Line 216: Again- migration routes and spawning behavior are important background information that should be presented early in the manuscript

We revised the paragraph in Introduction (Line 41-51).

 

Line 205: The Aquamaps site is quite interesting, but it shows the native distribution of T. pacificus to be largely confined to the Yellow Sea, Sea of Japan, and East China Sea. I think you should emphasize that your results reveal interesting seasonality that’s not reflected in established native ranges, like those shown in Aquamaps Also- from the Aquamaps website, perhaps you should include a citation to their publication: Scarponi, P., G. Coro, and P. Pagano. A collection of Aquamaps native layers in NetCDF format.
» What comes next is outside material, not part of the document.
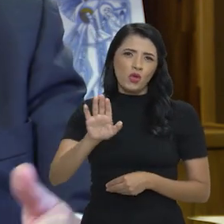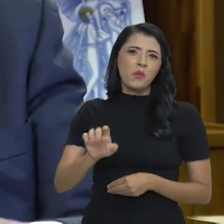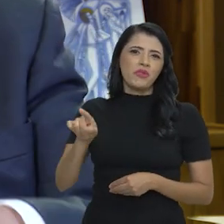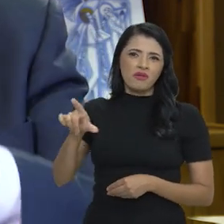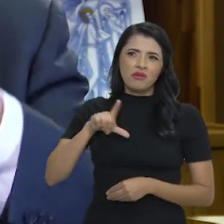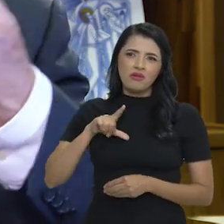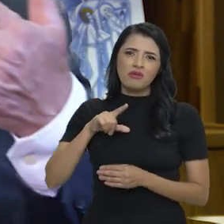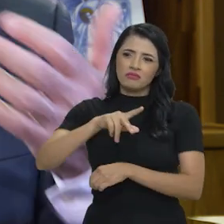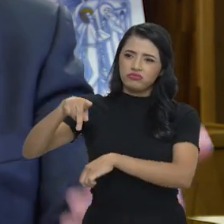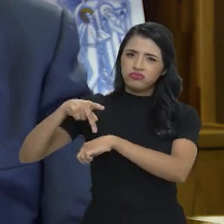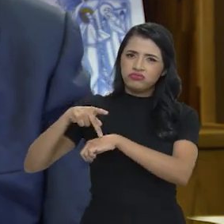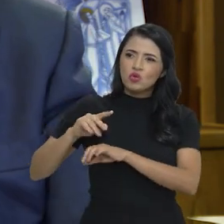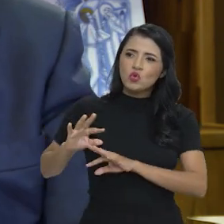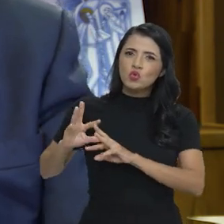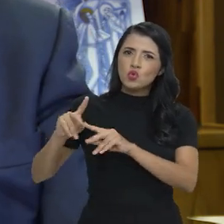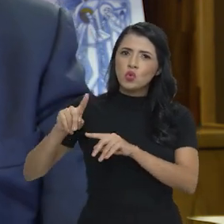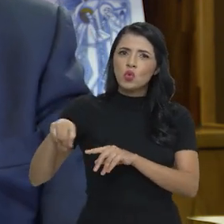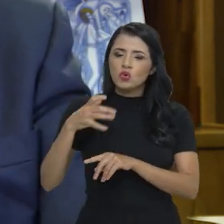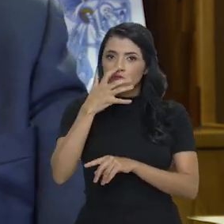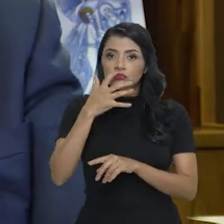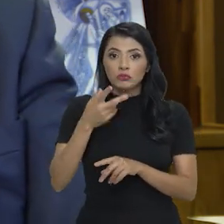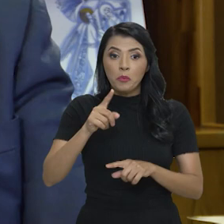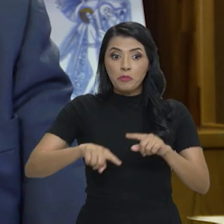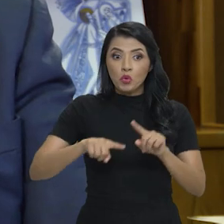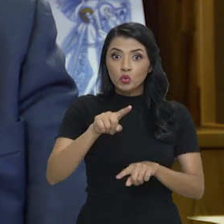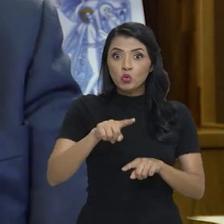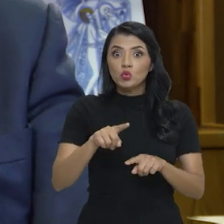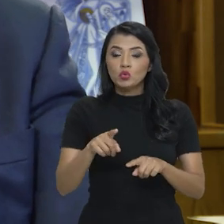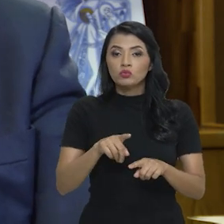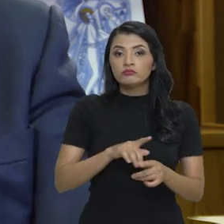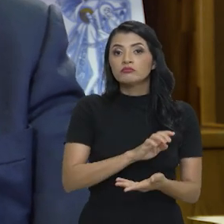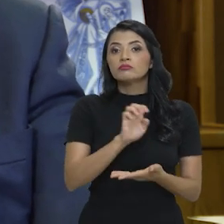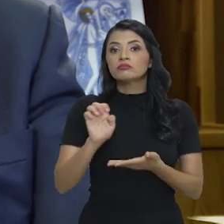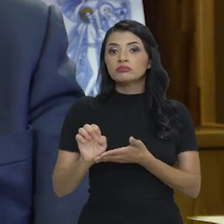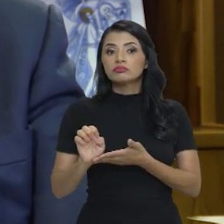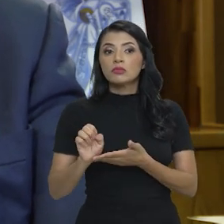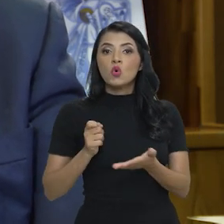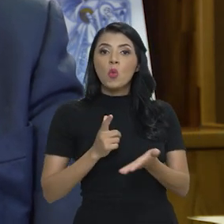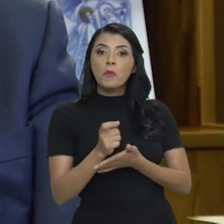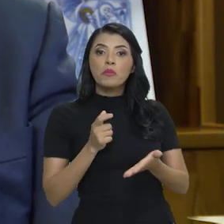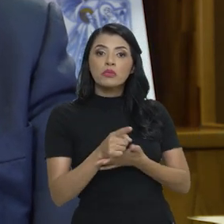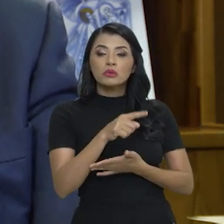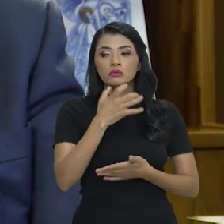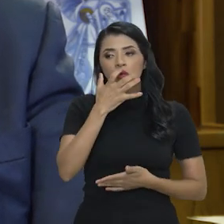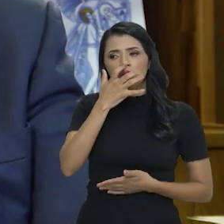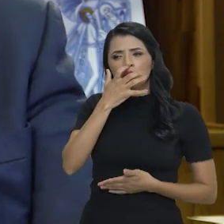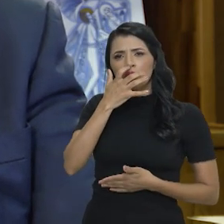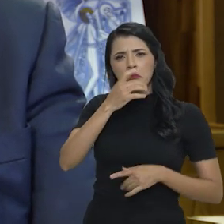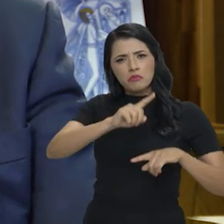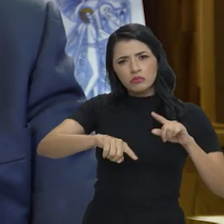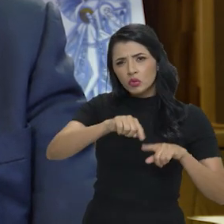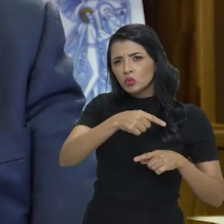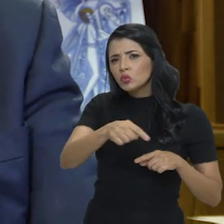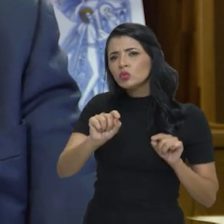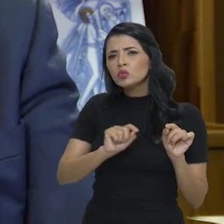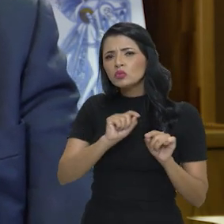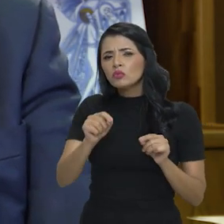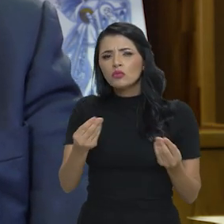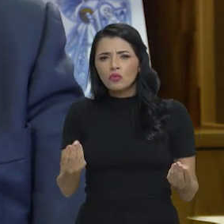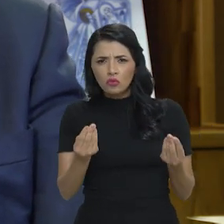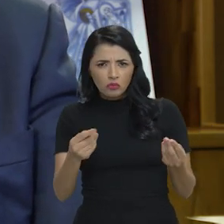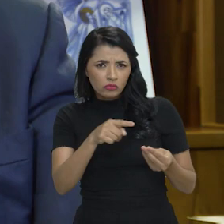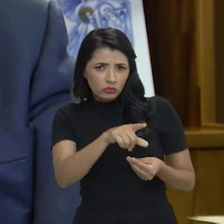europeia, todas as comunidades que estão importando os nossos produtos, estão observando. Esses produtos estão sendo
Data in brief 17 (2018): 292-296. 

The sentence is added in section 4.2. Also, reference was made in the format presented on the AquaMaps terms of use and conditions (https://www.aquamaps.org/main/TermsConditions.php ; General citation; Kashchner et al)

 

Lines 214-216: Can you add the names of the seas to the map in Figure 1? 

We revised the Figure 1.

Round 2

Reviewer 1 Report

I have now gone through the comments and revised version provided by the authors, which made a significant improvement-both in scientific and technical aspects as well as in the English language, over the original manuscript. I am therefore much pleased with this new version, which I believe can now be accepted.

Reviewer 2 Report

In the revised manuscript, the authors made a significant improvement. I now recommend publication for the revised manuscript.